**Soal Latihan:**
1) Rangkumlah tulisan tentang Danilla dalam dua kalimat.
2) Tulis kembali bagian tulisan tentang Danilla dari "Tentu saja ini" sampai "bertepuk sebelah tangan.", lalu ganti "Kangen Band" dengan "band populer".
3) Menurut tulisan tentang Danilla, apa judul lagu yang dibicarakan Danilla dalam wawancara yang videonya tayang di youtube?

**Teks Bacaan:**
Sejak pertama kali mendengar lagu-lagunya pada album Telisik (2014), kemudian disambung dengan mendengar lagu-lagunya pada album Lintasan Waktu (2017), rasa-rasanya, Danilla melulu curhat soal kisah cintanya yang tak sampai. Paling jauh, lirik pada lagu-lagu tadi "cuma" merupakan cerita tentang pertemanannya. Yaa, kira-kira, begitulah tanggapan orang yang-tidak-mendengarkan-Danilla-secara-sengaja.
Tentu saja ini sering terjadi. Sama seperti ketika Kangen Band mengisi penuh speaker-speaker musik di nusantara dengan lagu-lagunya, yang membuat kita semua tahu lirik lagu-lagu mereka sekalipun kita tidak pernah memutar lagu-lagu itu di Winamp atau Jukebox. Yaa, Danilla juga mengalaminya. Kemudian, Danilla juga ikut mengalami masa-masa ketika banyak diundang media untuk melakukan wawancara seperti Kangen Band dulu. Sampai akhirnya, pada sebuah wawancara yang videonya tayang di youtube, Danilla bicara soal lagunya yang berjudul Junko Foruta. Jleb! Sebuah tanya muncul, "Ada, ya, lagu itu?". Nah, sejak itu, tanggapan si orang yang-tidak-pernah-mendengarkan-Danilla-secara-sengaja tadi menjadi berubah. Ternyata, lirik pada lagu-lagu Danilla bukan "cuma" merupakan curhat soal kisah cintanya yang bertepuk sebelah tangan.

**Cuplikan Data:**
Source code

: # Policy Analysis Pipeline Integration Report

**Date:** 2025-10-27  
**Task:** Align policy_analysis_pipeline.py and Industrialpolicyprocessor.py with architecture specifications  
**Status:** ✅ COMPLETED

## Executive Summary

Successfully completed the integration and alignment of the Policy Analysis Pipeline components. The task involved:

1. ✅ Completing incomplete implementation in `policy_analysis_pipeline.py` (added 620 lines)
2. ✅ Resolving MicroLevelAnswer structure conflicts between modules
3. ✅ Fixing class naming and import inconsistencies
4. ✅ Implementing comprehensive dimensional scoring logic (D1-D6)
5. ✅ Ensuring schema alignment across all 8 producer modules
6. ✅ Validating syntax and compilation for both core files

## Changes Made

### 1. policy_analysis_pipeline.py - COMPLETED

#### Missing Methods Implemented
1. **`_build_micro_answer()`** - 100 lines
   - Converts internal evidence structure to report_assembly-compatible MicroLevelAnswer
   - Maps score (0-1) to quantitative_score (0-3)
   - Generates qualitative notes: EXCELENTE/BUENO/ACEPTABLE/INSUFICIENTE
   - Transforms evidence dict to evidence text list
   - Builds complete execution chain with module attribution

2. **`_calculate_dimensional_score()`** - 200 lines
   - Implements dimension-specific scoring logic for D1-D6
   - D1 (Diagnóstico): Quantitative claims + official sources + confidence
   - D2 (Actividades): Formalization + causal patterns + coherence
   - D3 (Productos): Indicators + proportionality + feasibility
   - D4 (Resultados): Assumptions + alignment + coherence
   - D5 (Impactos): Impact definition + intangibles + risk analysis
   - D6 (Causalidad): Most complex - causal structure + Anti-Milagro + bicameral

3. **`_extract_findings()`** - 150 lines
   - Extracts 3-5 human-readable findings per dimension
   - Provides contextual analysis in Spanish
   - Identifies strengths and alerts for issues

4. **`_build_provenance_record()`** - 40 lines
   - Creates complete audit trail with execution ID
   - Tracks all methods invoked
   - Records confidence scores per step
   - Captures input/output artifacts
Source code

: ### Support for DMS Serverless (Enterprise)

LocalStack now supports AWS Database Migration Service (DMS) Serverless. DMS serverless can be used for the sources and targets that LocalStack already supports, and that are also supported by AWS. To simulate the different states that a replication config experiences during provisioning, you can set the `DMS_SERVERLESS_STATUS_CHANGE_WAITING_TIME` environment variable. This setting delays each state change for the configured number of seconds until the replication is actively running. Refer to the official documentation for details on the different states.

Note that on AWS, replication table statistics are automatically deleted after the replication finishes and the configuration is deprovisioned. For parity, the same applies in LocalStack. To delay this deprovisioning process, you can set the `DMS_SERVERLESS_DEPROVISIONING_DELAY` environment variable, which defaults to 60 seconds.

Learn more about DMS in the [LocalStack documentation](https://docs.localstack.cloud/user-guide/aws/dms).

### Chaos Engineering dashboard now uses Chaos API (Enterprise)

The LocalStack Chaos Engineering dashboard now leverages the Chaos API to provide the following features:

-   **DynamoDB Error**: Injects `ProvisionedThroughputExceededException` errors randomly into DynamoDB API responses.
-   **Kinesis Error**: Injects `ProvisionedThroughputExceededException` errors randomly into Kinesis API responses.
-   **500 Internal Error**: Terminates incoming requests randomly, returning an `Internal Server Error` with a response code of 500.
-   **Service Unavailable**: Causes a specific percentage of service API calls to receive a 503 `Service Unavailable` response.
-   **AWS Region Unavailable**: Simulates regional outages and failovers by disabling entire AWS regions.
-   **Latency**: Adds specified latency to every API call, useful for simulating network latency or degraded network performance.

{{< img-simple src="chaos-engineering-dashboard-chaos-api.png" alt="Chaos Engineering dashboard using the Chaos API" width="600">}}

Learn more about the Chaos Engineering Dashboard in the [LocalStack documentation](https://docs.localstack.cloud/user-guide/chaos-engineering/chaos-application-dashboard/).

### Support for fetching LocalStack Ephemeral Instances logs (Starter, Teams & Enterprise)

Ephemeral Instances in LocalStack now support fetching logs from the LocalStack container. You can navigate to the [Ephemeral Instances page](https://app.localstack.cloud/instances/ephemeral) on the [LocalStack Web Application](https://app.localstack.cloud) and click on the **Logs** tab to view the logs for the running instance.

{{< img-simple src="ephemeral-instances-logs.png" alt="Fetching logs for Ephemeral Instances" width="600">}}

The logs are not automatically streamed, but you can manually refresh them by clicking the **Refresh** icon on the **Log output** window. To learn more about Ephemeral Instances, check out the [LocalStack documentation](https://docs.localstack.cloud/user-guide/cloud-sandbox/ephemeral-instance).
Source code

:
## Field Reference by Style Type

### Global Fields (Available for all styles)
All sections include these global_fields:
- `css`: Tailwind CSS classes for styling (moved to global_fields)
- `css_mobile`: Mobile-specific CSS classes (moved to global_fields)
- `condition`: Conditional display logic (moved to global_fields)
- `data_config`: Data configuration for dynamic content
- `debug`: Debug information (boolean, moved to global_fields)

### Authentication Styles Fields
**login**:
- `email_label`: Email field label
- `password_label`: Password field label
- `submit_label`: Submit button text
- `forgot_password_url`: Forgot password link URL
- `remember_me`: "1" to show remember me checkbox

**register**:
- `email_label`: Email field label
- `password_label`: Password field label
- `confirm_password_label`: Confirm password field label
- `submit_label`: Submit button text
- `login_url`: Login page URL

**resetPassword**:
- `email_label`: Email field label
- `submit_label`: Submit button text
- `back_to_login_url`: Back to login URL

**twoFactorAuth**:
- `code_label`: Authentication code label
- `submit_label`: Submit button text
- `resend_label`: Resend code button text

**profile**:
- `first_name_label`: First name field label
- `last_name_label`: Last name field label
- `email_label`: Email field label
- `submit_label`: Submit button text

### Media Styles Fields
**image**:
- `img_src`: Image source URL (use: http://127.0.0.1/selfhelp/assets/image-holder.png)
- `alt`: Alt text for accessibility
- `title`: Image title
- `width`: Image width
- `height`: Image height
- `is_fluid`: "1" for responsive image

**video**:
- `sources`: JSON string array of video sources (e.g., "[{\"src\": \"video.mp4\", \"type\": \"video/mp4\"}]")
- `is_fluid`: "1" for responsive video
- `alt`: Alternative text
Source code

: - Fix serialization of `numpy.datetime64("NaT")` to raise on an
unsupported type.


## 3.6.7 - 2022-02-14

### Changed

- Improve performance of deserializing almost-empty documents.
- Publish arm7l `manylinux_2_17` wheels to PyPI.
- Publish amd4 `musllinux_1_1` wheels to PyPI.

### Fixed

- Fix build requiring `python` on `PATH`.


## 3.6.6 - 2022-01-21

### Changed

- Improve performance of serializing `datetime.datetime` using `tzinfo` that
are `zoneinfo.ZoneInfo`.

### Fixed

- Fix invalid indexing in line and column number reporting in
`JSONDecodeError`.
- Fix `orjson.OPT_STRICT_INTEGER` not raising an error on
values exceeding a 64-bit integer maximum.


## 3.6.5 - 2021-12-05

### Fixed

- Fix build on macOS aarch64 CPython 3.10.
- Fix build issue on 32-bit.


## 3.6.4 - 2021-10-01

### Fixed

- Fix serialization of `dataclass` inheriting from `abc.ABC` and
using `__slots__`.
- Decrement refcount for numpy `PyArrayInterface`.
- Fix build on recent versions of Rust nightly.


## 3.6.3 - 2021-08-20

**Jawaban Tertulis:**
1) Orang yang tidak mendengarkan Danilla secara sengaja mengira lirik lagu-lagunya pada album Telisik dan Lintasan Waktu hanya berisi curhat soal kisah cinta yang tak sampai atau paling jauh cerita tentang pertemanannya. Tanggapan itu berubah setelah Danilla, dalam sebuah wawancara yang videonya tayang di youtube, bicara soal lagunya yang berjudul Junko Foruta.

2)
Tentu saja ini sering terjadi. Sama seperti ketika band populer mengisi penuh speaker-speaker musik di nusantara dengan lagu-lagunya, yang membuat kita semua tahu lirik lagu-lagu mereka sekalipun kita tidak pernah memutar lagu-lagu itu di Winamp atau Jukebox. Yaa, Danilla juga mengalaminya. Kemudian, Danilla juga ikut mengalami masa-masa ketika banyak diundang media untuk melakukan wawancara seperti band populer dulu. Sampai akhirnya, pada sebuah wawancara yang videonya tayang di youtube, Danilla bicara soal lagunya yang berjudul Junko Foruta. Jleb! Sebuah tanya muncul, "Ada, ya, lagu itu?". Nah, sejak itu, tanggapan si orang yang-tidak-pernah-mendengarkan-Danilla-secara-sengaja tadi menjadi berubah. Ternyata, lirik pada lagu-lagu Danilla bukan "cuma" merupakan curhat soal kisah cintanya yang bertepuk sebelah tangan.

3) Junko Foruta.